Menurut Syaikh As-Sa'dy kalimat 'bal sawwalat lakum anfusakum amra' pada ayat ke-18 itu bermakna: "Kalian mengganggap bagus perkara yang buruk ini dengan memisahkan aku dan Yusuf. Karena Ya'qub melihat dari berbagai indikasi dan kondisi yang tampak, juga dari mimpi Yusuf yang telah diceritakan kepadanya, yang menjadi dasar bagi sikapnya."
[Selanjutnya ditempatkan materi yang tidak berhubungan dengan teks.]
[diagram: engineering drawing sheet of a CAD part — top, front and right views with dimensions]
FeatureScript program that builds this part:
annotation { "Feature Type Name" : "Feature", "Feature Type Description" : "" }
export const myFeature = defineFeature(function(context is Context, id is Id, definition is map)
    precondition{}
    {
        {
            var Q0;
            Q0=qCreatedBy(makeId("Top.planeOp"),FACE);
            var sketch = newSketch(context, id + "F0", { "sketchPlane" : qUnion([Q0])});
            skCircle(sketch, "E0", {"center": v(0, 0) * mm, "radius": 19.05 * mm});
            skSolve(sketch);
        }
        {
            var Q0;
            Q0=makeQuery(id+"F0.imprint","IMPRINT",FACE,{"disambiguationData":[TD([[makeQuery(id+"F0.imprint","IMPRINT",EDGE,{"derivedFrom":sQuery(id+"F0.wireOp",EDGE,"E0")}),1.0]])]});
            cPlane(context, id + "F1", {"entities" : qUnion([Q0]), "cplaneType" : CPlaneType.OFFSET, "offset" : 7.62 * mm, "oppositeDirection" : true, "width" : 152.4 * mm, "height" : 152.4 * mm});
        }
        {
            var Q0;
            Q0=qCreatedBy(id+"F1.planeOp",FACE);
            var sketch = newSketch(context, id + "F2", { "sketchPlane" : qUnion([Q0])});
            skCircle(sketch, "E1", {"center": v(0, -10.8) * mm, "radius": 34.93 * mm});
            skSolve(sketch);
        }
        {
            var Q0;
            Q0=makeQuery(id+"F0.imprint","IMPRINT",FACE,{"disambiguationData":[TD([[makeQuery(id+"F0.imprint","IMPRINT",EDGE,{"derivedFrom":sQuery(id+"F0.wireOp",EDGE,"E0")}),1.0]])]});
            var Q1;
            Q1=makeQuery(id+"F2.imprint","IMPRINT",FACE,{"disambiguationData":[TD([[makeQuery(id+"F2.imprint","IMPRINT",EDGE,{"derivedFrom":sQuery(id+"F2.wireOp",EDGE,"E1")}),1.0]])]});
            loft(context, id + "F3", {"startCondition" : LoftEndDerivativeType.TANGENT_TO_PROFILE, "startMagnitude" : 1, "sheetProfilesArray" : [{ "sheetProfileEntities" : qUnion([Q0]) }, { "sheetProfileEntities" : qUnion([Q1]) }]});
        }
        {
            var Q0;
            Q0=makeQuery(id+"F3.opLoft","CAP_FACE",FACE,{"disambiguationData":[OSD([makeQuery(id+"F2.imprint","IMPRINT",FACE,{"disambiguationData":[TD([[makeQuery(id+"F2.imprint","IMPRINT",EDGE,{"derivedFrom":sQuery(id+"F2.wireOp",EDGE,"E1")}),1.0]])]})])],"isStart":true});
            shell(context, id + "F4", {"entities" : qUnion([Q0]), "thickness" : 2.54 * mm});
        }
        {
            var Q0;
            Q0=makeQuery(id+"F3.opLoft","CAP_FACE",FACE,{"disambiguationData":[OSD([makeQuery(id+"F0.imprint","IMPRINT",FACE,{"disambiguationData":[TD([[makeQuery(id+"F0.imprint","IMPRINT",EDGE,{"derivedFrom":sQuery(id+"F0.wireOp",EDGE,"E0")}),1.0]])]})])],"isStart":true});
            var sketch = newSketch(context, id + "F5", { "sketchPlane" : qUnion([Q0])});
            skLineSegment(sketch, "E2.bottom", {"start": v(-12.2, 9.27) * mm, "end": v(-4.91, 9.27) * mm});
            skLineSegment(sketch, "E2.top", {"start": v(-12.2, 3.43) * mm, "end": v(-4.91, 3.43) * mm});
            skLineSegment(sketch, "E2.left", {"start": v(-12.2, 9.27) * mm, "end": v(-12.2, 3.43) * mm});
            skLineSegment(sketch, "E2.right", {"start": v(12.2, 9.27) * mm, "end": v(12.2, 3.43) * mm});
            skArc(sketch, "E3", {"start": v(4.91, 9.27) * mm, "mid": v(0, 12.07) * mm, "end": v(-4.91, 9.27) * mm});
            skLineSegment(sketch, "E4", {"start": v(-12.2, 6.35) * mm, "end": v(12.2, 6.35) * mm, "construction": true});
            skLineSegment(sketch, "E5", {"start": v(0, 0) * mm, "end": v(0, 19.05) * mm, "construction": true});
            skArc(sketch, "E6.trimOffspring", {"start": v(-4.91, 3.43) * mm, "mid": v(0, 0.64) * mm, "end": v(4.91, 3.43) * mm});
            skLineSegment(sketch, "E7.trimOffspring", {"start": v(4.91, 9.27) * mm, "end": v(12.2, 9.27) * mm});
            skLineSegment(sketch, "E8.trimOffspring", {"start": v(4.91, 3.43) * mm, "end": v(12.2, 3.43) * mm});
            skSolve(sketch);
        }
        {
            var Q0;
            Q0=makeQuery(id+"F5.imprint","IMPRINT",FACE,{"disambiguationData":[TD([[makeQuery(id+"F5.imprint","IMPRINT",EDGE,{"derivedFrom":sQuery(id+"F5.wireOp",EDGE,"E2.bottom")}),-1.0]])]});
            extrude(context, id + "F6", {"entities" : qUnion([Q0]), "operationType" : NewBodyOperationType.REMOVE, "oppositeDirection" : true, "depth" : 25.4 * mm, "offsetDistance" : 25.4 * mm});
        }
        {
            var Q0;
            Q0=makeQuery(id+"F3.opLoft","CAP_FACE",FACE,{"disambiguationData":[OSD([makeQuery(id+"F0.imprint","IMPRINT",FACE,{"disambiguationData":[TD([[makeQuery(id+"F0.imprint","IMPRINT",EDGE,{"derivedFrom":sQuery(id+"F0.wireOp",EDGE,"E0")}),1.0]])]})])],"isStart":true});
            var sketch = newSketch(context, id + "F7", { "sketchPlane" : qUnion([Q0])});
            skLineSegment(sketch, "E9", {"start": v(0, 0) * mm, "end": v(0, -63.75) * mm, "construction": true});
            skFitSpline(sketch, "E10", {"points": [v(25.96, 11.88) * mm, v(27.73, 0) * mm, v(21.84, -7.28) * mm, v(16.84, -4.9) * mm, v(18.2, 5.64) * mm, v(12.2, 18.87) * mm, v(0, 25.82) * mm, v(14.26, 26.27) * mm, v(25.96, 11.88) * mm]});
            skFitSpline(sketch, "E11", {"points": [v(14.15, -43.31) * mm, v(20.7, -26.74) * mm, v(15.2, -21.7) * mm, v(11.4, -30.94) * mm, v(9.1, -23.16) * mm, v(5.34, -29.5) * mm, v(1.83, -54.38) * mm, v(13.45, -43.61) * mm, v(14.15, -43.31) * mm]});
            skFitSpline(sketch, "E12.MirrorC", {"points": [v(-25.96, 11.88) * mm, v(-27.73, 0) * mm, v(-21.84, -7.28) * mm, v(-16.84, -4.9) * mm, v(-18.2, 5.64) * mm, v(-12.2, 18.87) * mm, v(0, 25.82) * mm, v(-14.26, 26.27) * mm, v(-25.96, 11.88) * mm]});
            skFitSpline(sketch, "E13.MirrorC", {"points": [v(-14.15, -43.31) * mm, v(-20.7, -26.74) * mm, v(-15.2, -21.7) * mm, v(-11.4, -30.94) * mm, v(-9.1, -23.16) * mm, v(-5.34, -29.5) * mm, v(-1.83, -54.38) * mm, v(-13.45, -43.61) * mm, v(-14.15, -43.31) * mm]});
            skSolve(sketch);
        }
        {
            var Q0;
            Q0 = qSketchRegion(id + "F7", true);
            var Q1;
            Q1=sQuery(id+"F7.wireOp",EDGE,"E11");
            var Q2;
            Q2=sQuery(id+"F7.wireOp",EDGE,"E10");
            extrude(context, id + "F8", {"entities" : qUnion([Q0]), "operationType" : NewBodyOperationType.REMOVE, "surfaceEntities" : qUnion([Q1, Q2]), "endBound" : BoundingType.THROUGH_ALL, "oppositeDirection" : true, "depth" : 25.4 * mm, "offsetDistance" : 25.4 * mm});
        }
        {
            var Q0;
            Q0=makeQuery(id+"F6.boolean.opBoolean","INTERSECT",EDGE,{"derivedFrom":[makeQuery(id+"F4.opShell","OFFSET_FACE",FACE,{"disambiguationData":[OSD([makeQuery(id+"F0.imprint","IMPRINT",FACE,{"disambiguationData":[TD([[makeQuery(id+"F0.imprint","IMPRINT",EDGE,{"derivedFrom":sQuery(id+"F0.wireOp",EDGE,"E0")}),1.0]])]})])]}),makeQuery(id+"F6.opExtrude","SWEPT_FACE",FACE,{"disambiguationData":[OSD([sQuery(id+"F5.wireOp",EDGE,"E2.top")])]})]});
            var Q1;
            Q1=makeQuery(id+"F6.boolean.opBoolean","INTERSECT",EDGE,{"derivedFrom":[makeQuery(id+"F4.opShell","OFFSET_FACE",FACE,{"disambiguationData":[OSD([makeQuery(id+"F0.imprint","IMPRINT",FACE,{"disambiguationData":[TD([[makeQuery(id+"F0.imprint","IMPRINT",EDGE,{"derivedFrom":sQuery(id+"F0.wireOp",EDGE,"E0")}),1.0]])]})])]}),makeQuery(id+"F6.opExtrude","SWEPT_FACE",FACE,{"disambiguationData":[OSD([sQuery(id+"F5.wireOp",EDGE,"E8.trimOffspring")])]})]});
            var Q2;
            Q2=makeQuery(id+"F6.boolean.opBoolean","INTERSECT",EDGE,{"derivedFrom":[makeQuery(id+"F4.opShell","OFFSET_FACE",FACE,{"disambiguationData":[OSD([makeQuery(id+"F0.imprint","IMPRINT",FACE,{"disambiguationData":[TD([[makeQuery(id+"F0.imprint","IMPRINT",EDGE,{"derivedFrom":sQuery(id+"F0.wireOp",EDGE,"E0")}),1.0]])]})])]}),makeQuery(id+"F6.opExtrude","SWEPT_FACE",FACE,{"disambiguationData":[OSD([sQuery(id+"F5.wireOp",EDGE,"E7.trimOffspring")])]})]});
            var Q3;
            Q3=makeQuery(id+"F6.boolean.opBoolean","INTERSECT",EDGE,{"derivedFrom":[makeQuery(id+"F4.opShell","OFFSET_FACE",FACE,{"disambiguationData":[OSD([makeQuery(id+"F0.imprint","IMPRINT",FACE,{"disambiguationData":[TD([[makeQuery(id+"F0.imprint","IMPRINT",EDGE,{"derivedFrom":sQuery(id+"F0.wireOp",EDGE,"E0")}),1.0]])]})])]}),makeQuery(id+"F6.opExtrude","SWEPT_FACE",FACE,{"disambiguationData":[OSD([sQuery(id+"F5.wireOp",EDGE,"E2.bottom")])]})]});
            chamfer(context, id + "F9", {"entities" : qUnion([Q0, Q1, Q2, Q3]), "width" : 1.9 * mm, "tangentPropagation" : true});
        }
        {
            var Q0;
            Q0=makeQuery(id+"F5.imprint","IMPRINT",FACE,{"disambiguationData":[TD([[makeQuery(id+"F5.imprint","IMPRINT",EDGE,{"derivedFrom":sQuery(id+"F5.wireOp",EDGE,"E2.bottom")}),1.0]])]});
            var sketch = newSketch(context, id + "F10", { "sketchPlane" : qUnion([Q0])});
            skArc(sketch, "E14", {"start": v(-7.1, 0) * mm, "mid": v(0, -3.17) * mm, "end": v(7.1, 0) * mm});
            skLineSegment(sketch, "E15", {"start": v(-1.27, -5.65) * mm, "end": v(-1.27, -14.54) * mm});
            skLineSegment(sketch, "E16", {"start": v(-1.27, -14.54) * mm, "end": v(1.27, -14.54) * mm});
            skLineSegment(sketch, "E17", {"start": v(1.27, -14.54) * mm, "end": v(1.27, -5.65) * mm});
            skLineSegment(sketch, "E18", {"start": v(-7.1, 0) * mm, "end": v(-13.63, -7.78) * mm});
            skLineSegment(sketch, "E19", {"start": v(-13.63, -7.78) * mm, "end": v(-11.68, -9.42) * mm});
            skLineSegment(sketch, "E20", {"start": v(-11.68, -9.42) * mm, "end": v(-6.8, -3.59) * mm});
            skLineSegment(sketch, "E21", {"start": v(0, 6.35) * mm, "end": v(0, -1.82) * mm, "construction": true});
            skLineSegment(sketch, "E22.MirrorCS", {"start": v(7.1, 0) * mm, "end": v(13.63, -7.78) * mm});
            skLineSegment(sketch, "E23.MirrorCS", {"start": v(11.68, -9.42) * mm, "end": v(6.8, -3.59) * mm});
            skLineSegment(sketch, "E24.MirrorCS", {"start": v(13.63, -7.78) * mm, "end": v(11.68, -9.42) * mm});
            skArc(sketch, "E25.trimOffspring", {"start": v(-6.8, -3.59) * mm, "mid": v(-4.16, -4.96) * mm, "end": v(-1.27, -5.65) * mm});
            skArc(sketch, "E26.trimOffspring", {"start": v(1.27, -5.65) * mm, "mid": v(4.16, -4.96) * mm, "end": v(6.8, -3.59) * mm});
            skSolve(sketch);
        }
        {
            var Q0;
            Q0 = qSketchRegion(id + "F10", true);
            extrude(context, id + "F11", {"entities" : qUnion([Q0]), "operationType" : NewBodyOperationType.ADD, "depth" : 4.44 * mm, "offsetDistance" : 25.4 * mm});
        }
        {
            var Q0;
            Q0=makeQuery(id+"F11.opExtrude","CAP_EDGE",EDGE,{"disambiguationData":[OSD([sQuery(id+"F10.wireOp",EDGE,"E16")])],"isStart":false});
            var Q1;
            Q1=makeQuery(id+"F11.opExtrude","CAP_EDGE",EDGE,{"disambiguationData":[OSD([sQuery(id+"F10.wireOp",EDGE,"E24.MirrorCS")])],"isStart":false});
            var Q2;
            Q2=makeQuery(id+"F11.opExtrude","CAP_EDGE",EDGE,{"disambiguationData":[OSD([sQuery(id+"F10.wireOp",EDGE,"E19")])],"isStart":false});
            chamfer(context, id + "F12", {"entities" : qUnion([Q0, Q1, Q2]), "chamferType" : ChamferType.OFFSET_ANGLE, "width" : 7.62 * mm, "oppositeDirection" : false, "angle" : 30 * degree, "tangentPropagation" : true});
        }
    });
Dari redaksi kalimatnya, tampak Ya'qub tidak yakin dengan cerita yang disampaikan putra-putranya. Meski tidak yakin dan tidak membenarkan, Ya'qub memilih bersabar, menahan amarah dan tidak mengambil tindakan atau sanksi yang keras untuk menghukum kesepuluh putranya tersebut.
***
Kasus peradilan kedua ialah fragmen ketika istri Al-Aziz hendak mengajak Yusuf berzina. Selaku pemuda normal, Yusuf sudah berkeinginan pula terhadap wanita itu. Akan tetapi rasa takutnya kepada Allah menghalanginya dari berbuat keji. Sang wanitalah yang aktif sejak semula. Dikuncinya semua pintu dan dengan kecantikan dan kemolekannya ia pun mulai merayu Yusuf.
Sang wanita yang bernafsu mengejar Yusuf, menarik gamisnya ke arah belakang sementara Yusuf menghindar dengan bergerak ke arah yang berlawanan, hingga gamisnya robek di bagian belakang. Tepat ketika gamis Yusuf koyak, di pintu tampaklah Al-Aziz yang baru datang. Sang wanita lantas menuduh Yusuflah yang lebih dulu merayu dan hendak memperkosa. Sebaliknya, Yusuf menyanggah: justru sang wanita yang menggoda dirinya.
Maka, seorang saksi yang dipercaya dari kalangan istana mengajukan suatu pasal penentu keputusan: jika gamis Yusuf robek di depan  berarti benar Yusuf hendak memperkosa dan si wanita melawan. Jika gamisnya robek di belakang berarti Yusuf berusaha menghindar dan si wanitalah yang merenggut gamisnya.
Tentang siapa 'saksi' dari keluarga istri Al-Aziz (wasyahida syahidun min ahliha) ini ada beberapa versi riwayat sebagaimana tertera di dalam Tafsir Ibnu Katsir. Al-Qur`an memang tidak memberi perincian  terkait subjek sejarah ini. Namun yang substansial adalah adanya 'ketentuan pasal pemutus yang ia ucapkan' sebagai pasal yang kredibel dan bisa dijadikan sandaran.
Al-Aziz selaku hakim (pemutus hukum) pada akhirnya berkata, "Yusuf lupakanlah ini! Dan kau istriku mohonlah ampun atas dosamu, karena engkau termasuk orang yang berbuat salah!"
Kita tahu kelanjutan kisah ini: istri Al-Aziz merancang skenario baru dan Yusuf akhirnya dijebloskan ke dalam penjara, tanpa bukti yang benar.
Kisah ini menguatkan kenyataan bahwa kejujuran, kuatnya persaksian, kebenaran barang bukti tidak serta merta menyelamatkan orangnya dari kezaliman sistem dan penyalahgunaan kuasa politik. Sedangkan pada kasus 'gamis berlumur darah palsu' di atas, barang bukti bisa saja direkayasa, narasi bisa dikarang dan drama yang menguatkan indikasi bisa dipentaskan. Dan berujung pada putusan akhir yang tidak berisiko sama sekali terhadap pelaku kejahatan, baik secara fisik maupun psikis.